Text from letter to pupils explaining the findings of the inspection
22 January 2009
Inspection of John F Kennedy Roman Catholic School, Hemel Hempstead, HP1 2PH
You will know that we recently came for a day to inspect your school. Thank you to those of you who took the trouble to speak to us in lessons, meetings or around the school. I thought you would be interested in what we have said in our report.
You are fortunate to go to an outstanding school. Thanks to the inspired leadership of your headteacher and senior leaders, the very high quality care, support and guidance you receive and your own dedication to want to do the very best you can, you achieve very high standards in your examinations. In the great majority of lessons, the quality of teaching is at least good and, over time, improving.
You have said that you all get on very well together and feel safe and secure coming to school. The curriculum, particularly in the sixth form, offers you many opportunities, which you take up willingly.

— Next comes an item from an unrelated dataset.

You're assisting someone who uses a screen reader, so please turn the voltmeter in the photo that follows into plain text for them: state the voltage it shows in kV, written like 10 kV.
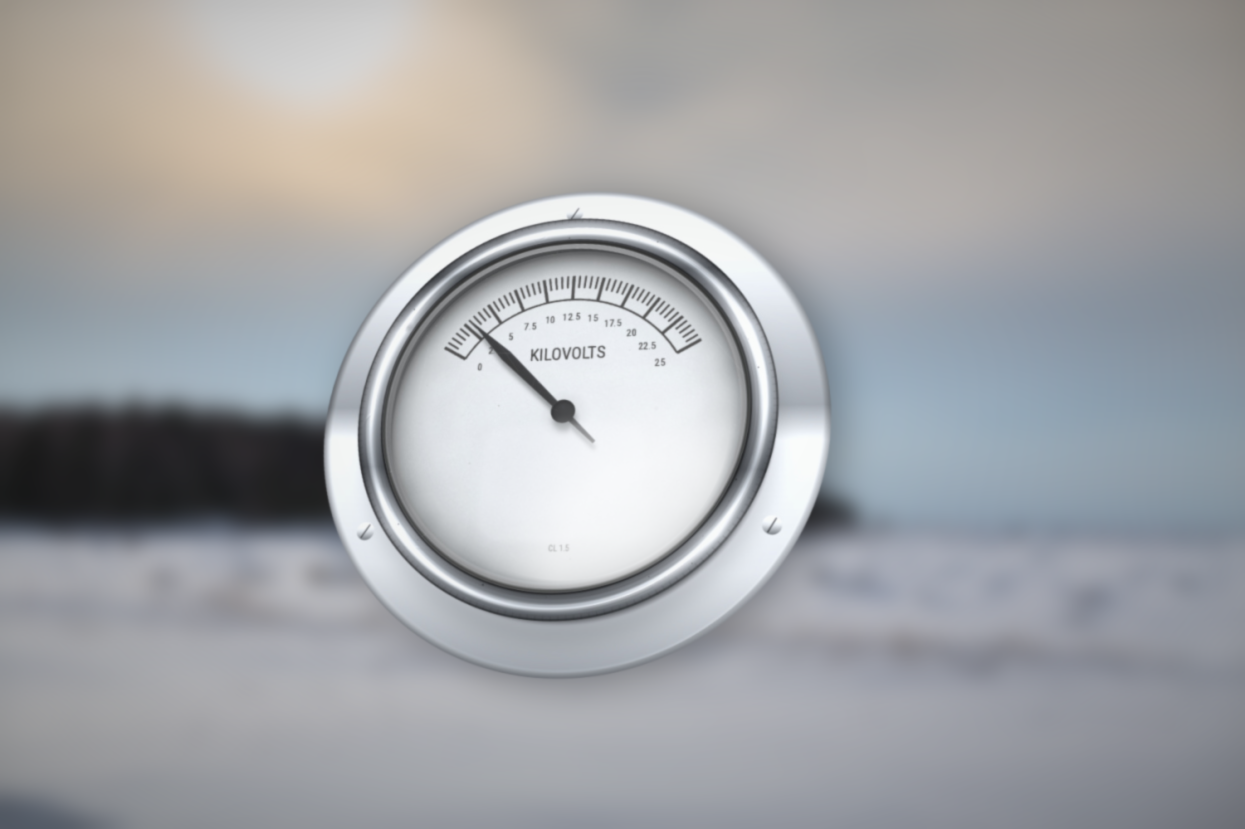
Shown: 3 kV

We have suggested one thing that we think will help the school to go on and improve further. We saw very high quality marking in your books in some subjects, which let you know exactly what to do to reach the next level. We have asked the school to make sure that this quality of marking is matched in all your subjects.
You should feel rightly proud of your school and your contribution to its success. May I take this opportunity to wish you well in your exciting new building and for older students leaving this year in your future careers.